### [Excerpt provided]
*****

The by-elections will be held on April 1.
The NLD has nominated 44 candidates including Suu Kyi to run in the parliamentary by-elections, with four more candidates remaining to be named, according to party sources.
Historic bid
Suu Kyi's bid is the latest sign of change in the country after the end of decades of military rule.
The Nobel Peace Prize winner's standing in the April 1 by-elections is seen as a major test of the government's reform credentials following a series of conciliatory gestures by the new nominally civilian government.
Suu Kyi submitted her registration in Kawhmu near Yangon, an area devastated by Cyclone Nargis in 2008, to the delight of crowds of supporters waiting outside.
"Aung San Suu Kyi was the first member of the NLD to register. She's going to run for the lower house," said Win Htein, a senior party official.

*****

### [Data block]

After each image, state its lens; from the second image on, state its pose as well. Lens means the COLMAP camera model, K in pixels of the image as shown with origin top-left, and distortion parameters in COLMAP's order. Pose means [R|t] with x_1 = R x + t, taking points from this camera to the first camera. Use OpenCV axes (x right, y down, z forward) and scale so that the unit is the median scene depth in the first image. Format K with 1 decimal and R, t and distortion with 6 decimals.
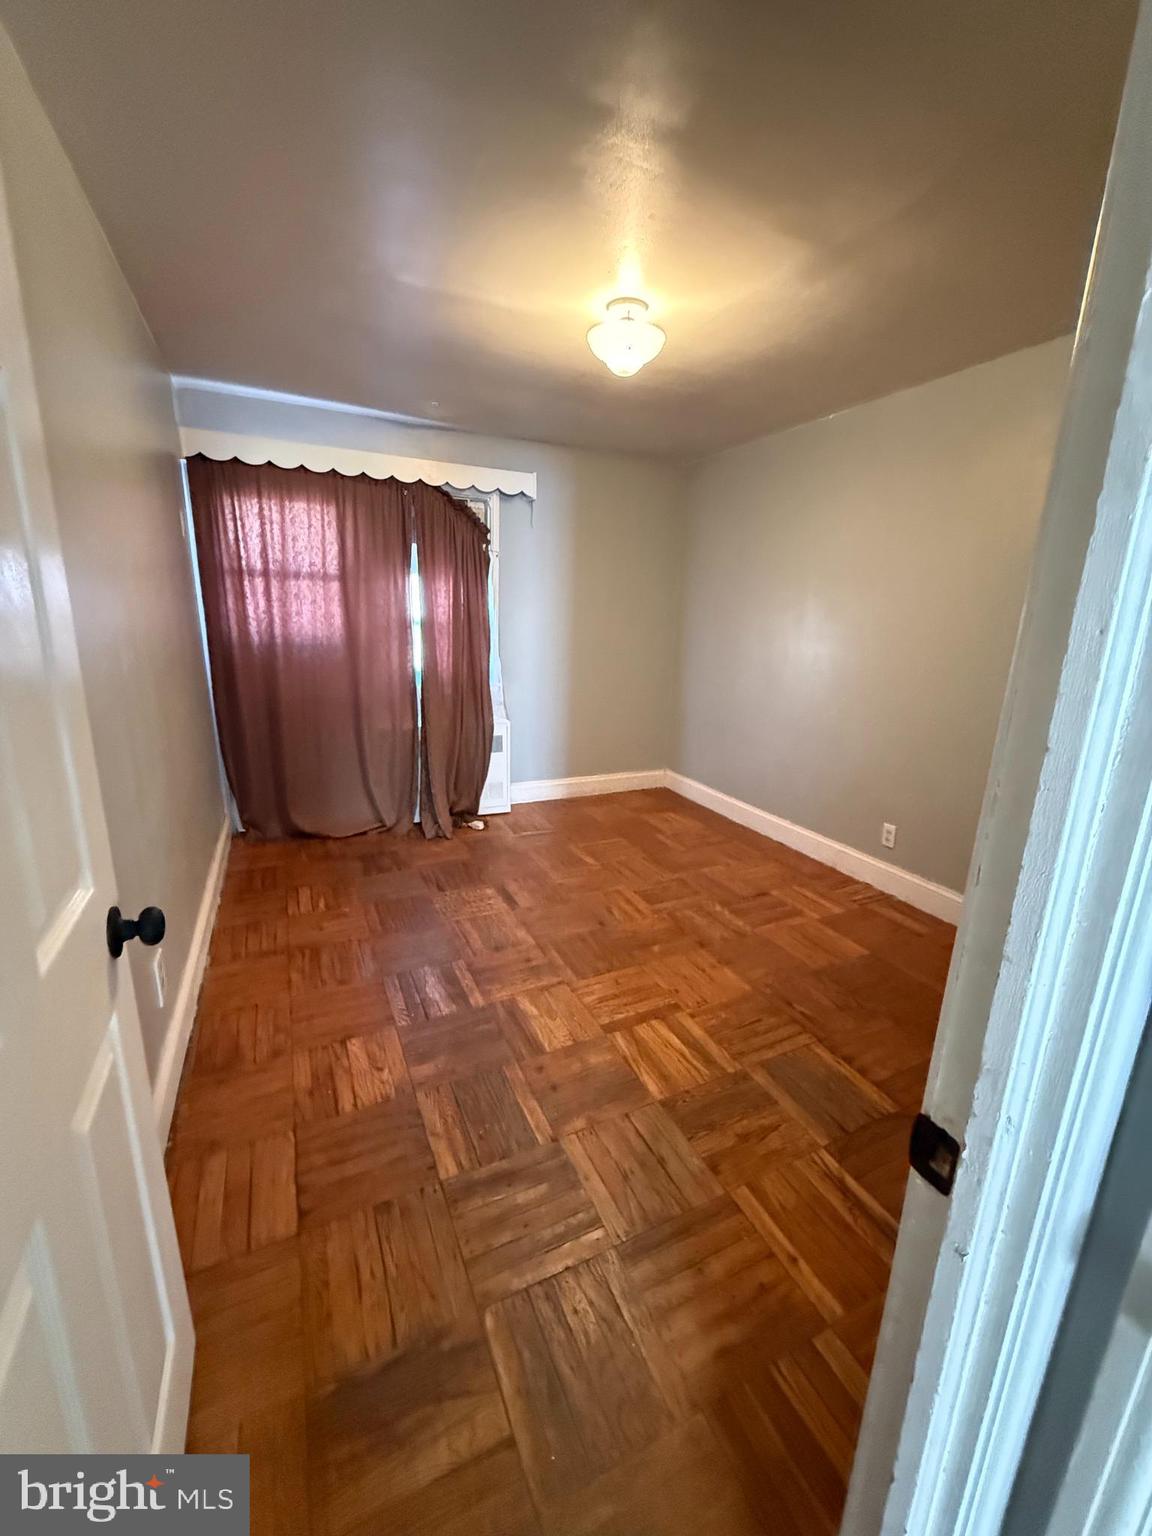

*****

### [What you need to do]
A) Duplicate the passage of the by-election excerpt starting with "The by-elections will" and going on through "supporters waiting outside.".
B) According to the by-election excerpt, where did Suu Kyi submit her registration?
C) Resume the by-election excerpt from the point where it stops.

### [Answer set]
A)
The by-elections will be held on April 1.
The NLD has nominated 44 candidates including Suu Kyi to run in the parliamentary by-elections, with four more candidates remaining to be named, according to party sources.
Historic bid
Suu Kyi's bid is the latest sign of change in the country after the end of decades of military rule.
The Nobel Peace Prize winner's standing in the April 1 by-elections is seen as a major test of the government's reform credentials following a series of conciliatory gestures by the new nominally civilian government.
Suu Kyi submitted her registration in Kawhmu near Yangon, an area devastated by Cyclone Nargis in 2008, to the delight of crowds of supporters waiting outside.

B) In Kawhmu, near Yangon.

C)
The 66-year-old's NLD party has already been given approval to return to the official political arena, against a backdrop of budding reforms including dialogue between the government and the opposition.
The NLD was stripped of its status as a legal political party in 2010 because it boycotted the national election, saying the rules were unfair.
Suu Kyi was released from years of house arrest shortly after the vote.
Since coming to power in March, the new military-backed government has made a series of reformist moves to reach out to political opponents and the West.
These included releasing hundreds of political prisoners and pursuing peace deals with armed ethnic minority rebels.